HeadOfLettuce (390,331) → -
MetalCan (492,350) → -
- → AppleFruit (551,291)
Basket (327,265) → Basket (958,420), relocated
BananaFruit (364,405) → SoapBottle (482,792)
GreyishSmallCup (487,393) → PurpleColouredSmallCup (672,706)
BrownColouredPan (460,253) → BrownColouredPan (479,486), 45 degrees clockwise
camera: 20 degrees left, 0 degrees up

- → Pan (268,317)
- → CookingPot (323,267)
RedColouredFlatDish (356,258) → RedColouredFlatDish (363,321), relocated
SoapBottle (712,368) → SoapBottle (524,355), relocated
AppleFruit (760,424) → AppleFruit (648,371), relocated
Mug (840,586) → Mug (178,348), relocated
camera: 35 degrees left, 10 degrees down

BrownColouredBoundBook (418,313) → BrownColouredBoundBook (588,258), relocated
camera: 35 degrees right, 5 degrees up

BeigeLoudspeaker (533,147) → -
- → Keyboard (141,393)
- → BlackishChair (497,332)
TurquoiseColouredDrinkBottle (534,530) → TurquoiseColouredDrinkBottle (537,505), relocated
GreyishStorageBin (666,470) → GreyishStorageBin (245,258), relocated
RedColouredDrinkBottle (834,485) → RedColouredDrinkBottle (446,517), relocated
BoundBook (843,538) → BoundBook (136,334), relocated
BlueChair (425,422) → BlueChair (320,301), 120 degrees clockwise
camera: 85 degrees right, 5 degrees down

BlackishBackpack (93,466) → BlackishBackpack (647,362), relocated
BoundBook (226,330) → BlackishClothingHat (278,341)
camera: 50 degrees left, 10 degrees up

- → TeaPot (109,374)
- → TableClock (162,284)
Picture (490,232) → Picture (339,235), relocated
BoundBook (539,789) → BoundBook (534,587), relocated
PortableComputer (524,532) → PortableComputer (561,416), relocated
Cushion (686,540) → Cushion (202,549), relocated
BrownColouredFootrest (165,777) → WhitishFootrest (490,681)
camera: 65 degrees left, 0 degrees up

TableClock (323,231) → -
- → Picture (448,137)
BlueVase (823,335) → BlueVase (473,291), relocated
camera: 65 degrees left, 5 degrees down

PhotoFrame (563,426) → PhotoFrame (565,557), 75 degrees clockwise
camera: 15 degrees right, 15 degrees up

+ + +

All of the entries above need to be set down again exactly.

■ OUTPUT OF THE TASK
HeadOfLettuce (390,331) → -
MetalCan (492,350) → -
- → AppleFruit (551,291)
Basket (327,265) → Basket (958,420), relocated
BananaFruit (364,405) → SoapBottle (482,792)
GreyishSmallCup (487,393) → PurpleColouredSmallCup (672,706)
BrownColouredPan (460,253) → BrownColouredPan (479,486), 45 degrees clockwise
camera: 20 degrees left, 0 degrees up

- → Pan (268,317)
- → CookingPot (323,267)
RedColouredFlatDish (356,258) → RedColouredFlatDish (363,321), relocated
SoapBottle (712,368) → SoapBottle (524,355), relocated
AppleFruit (760,424) → AppleFruit (648,371), relocated
Mug (840,586) → Mug (178,348), relocated
camera: 35 degrees left, 10 degrees down

BrownColouredBoundBook (418,313) → BrownColouredBoundBook (588,258), relocated
camera: 35 degrees right, 5 degrees up

BeigeLoudspeaker (533,147) → -
- → Keyboard (141,393)
- → BlackishChair (497,332)
TurquoiseColouredDrinkBottle (534,530) → TurquoiseColouredDrinkBottle (537,505), relocated
GreyishStorageBin (666,470) → GreyishStorageBin (245,258), relocated
RedColouredDrinkBottle (834,485) → RedColouredDrinkBottle (446,517), relocated
BoundBook (843,538) → BoundBook (136,334), relocated
BlueChair (425,422) → BlueChair (320,301), 120 degrees clockwise
camera: 85 degrees right, 5 degrees down

BlackishBackpack (93,466) → BlackishBackpack (647,362), relocated
BoundBook (226,330) → BlackishClothingHat (278,341)
camera: 50 degrees left, 10 degrees up

- → TeaPot (109,374)
- → TableClock (162,284)
Picture (490,232) → Picture (339,235), relocated
BoundBook (539,789) → BoundBook (534,587), relocated
PortableComputer (524,532) → PortableComputer (561,416), relocated
Cushion (686,540) → Cushion (202,549), relocated
BrownColouredFootrest (165,777) → WhitishFootrest (490,681)
camera: 65 degrees left, 0 degrees up

TableClock (323,231) → -
- → Picture (448,137)
BlueVase (823,335) → BlueVase (473,291), relocated
camera: 65 degrees left, 5 degrees down

PhotoFrame (563,426) → PhotoFrame (565,557), 75 degrees clockwise
camera: 15 degrees right, 15 degrees up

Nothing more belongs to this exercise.